Further down are entries; set down exactly and only the lines from the one with "Picture 2: Plain" up to and including the one with "Picture 3: 3-D", dropping each picture.

[Collected data entries]
§ §

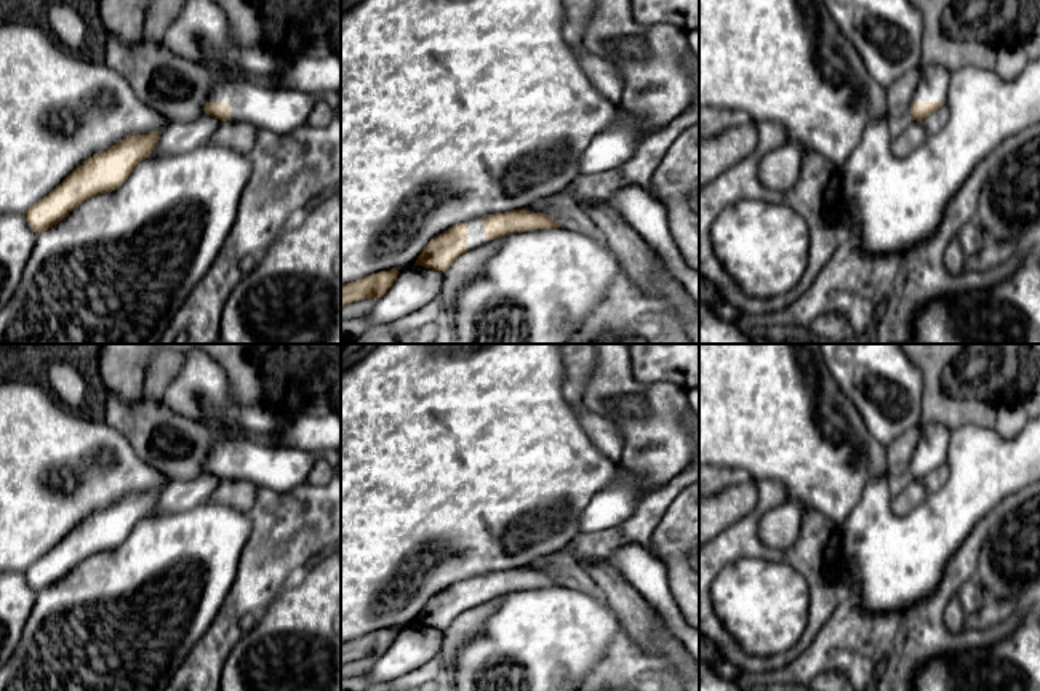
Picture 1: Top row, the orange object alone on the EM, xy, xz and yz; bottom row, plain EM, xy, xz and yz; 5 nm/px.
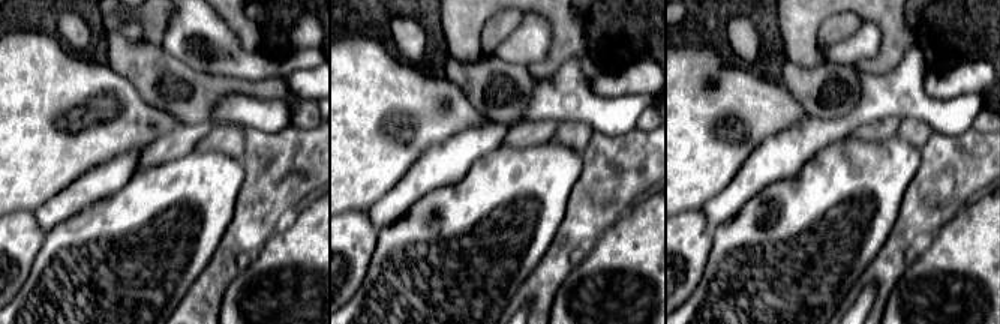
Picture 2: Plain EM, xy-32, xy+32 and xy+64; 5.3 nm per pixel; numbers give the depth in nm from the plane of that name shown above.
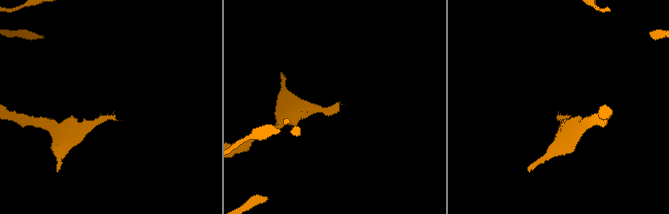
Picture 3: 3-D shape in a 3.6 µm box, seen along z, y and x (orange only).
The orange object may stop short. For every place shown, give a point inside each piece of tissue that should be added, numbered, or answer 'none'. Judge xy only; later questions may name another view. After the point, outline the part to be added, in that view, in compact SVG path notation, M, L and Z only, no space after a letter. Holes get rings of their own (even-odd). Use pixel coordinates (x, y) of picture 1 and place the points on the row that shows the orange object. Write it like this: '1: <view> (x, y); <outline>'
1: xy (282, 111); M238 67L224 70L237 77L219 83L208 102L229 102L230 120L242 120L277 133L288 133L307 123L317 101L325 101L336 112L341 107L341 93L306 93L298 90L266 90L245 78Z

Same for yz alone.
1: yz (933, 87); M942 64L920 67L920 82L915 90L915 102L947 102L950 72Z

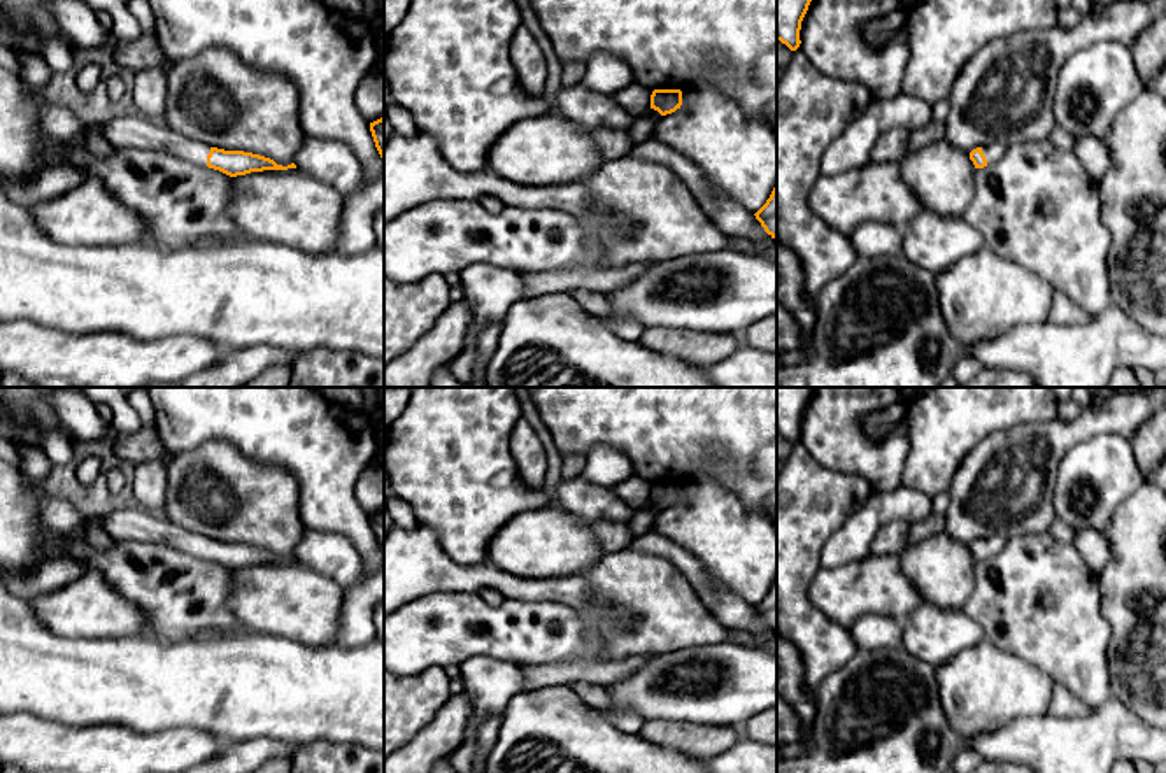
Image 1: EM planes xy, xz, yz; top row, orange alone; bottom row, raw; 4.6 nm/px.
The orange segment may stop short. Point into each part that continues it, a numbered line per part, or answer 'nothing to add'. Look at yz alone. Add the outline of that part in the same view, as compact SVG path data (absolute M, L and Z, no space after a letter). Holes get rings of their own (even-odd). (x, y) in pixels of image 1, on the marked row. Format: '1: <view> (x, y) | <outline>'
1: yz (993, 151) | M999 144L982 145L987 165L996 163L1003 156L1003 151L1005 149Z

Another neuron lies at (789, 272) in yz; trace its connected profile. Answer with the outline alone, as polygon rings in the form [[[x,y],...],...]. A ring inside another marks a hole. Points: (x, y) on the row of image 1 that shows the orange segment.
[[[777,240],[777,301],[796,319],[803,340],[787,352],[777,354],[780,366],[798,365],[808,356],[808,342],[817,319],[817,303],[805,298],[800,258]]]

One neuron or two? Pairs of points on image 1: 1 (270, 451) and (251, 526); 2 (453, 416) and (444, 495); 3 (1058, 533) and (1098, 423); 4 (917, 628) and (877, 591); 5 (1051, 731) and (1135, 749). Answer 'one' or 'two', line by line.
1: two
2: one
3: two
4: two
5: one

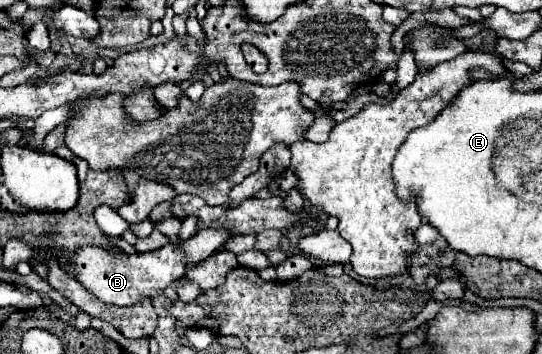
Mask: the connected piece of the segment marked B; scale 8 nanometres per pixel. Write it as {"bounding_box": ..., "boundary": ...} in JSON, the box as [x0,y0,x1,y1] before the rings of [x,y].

§ §

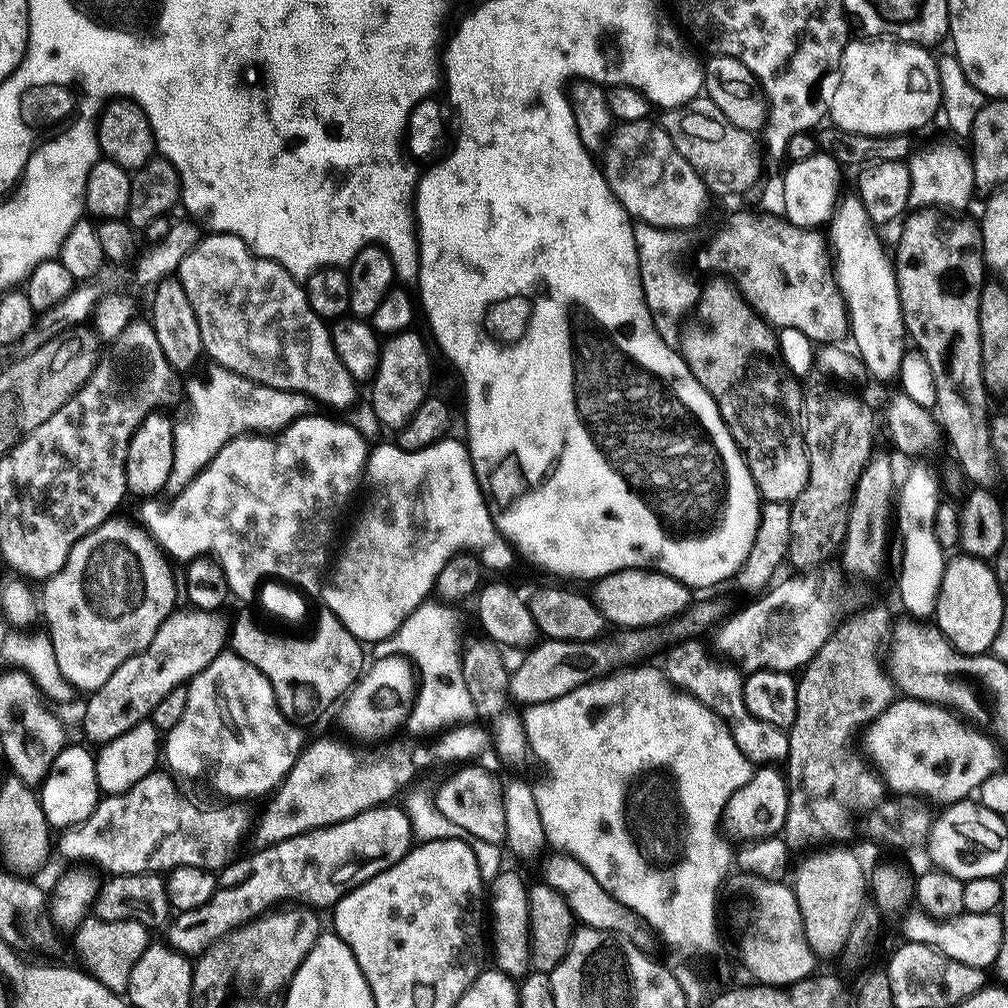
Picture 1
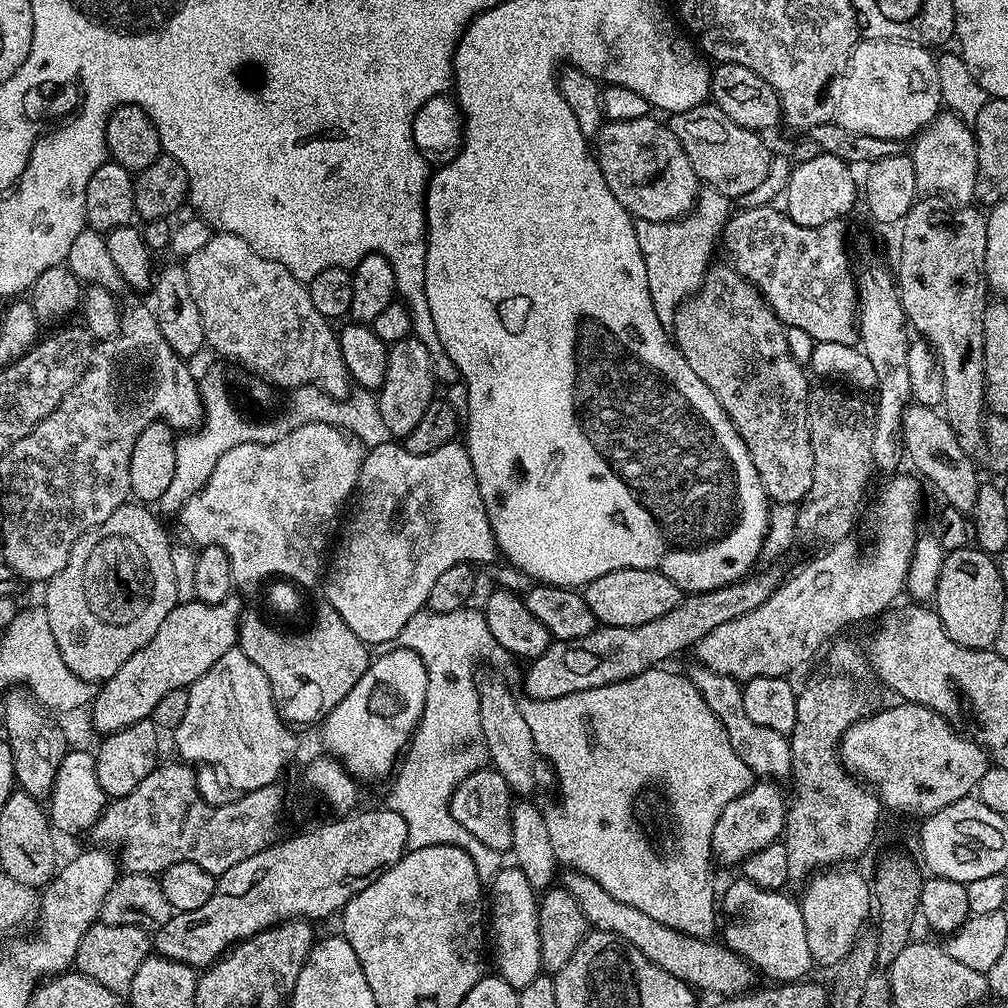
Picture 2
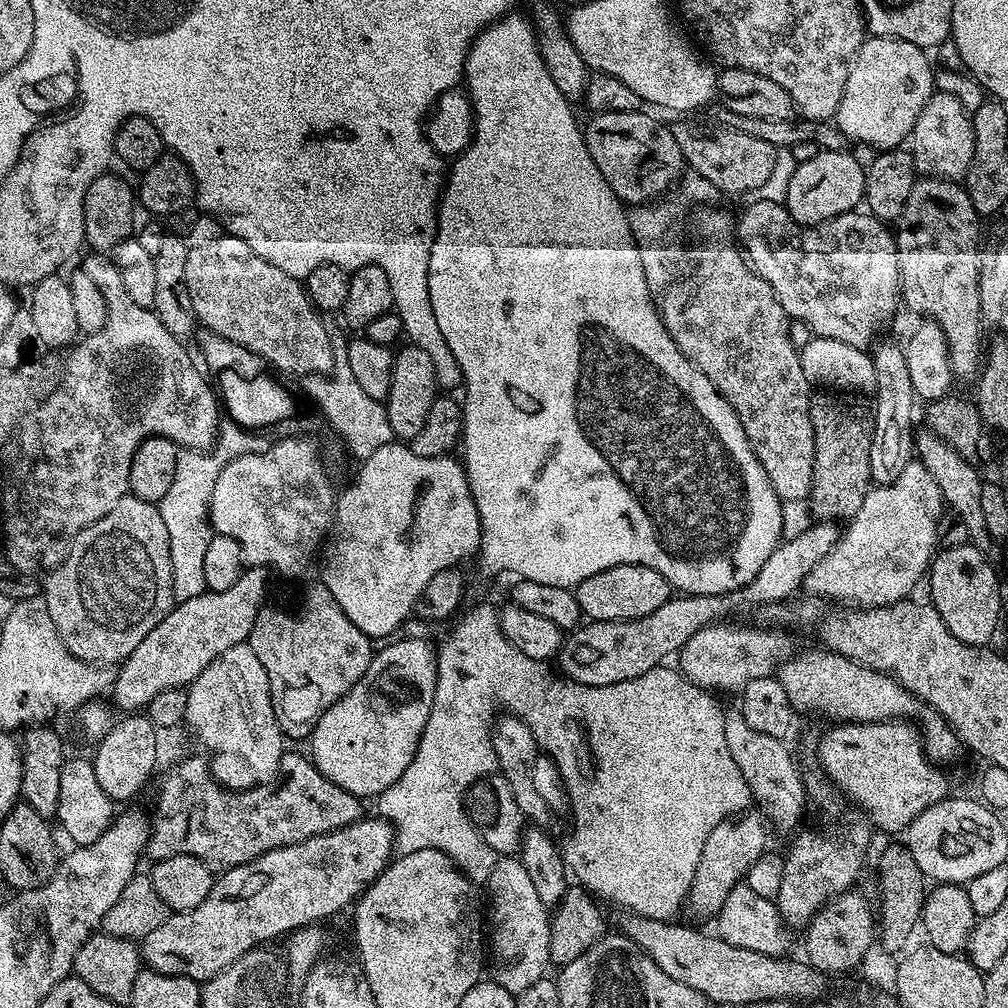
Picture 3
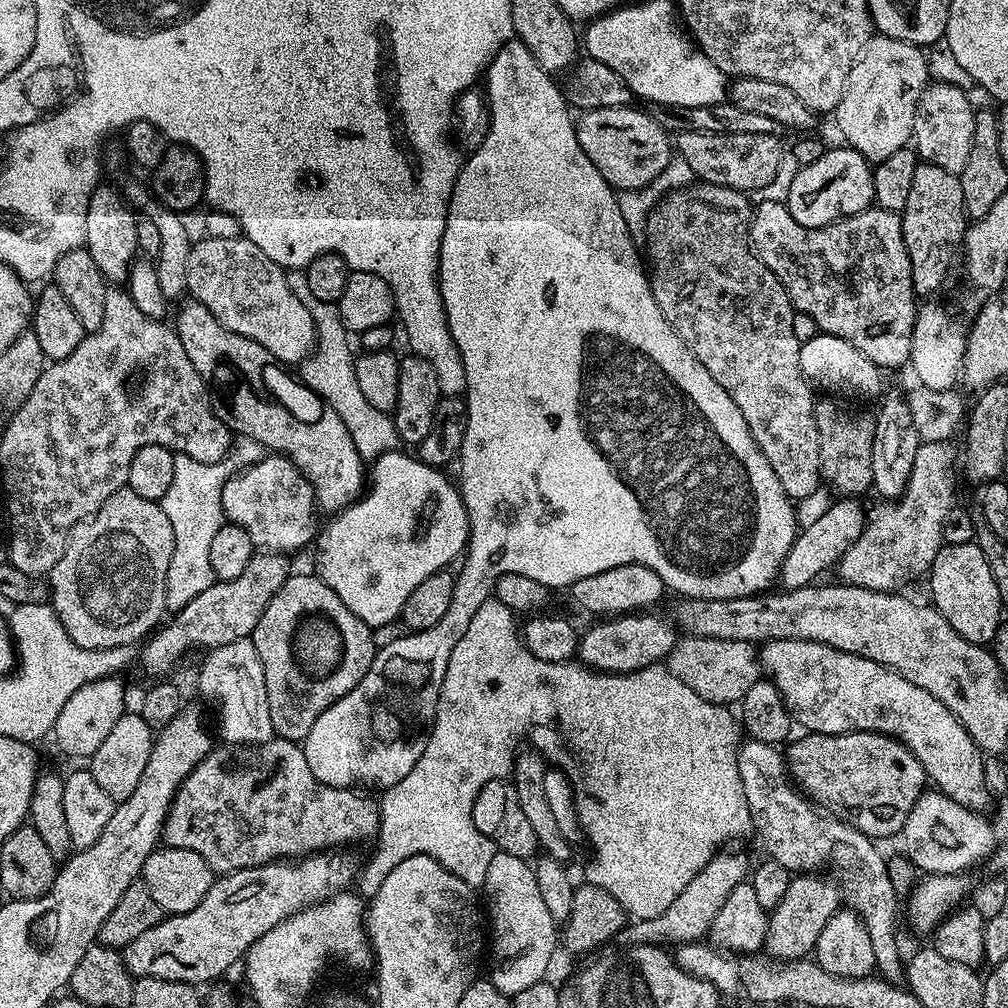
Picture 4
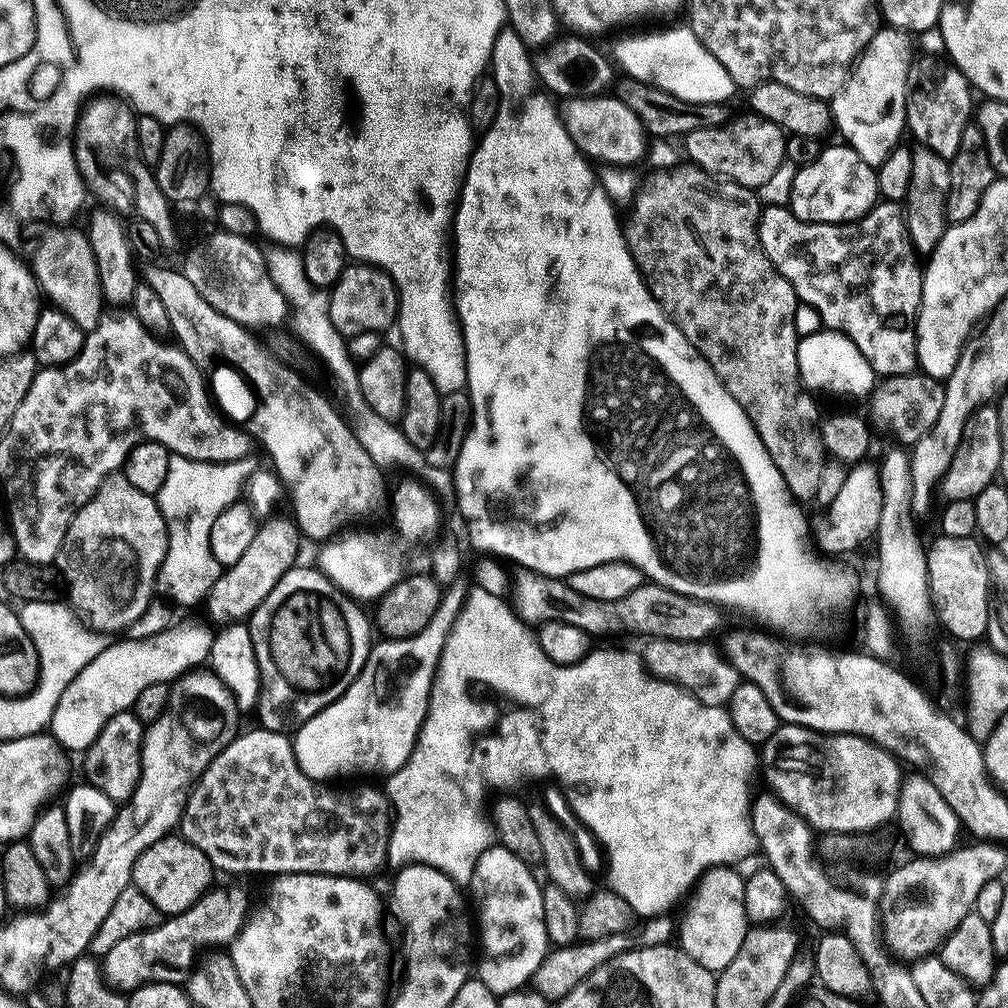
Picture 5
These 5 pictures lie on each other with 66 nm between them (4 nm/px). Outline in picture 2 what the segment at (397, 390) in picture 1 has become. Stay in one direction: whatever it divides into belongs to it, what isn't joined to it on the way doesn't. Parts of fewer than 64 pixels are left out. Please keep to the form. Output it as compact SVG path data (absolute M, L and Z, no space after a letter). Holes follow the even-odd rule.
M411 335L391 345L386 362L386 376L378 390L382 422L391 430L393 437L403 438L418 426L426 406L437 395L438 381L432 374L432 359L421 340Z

§ §

→ **Solution below**:
Picture 2: Plain EM, xy-32, xy+32 and xy+64; 5.3 nm per pixel; numbers give the depth in nm from the plane of that name shown above.
Picture 3: 3-D shape in a 3.6 µm box, seen along z, y and x (orange only).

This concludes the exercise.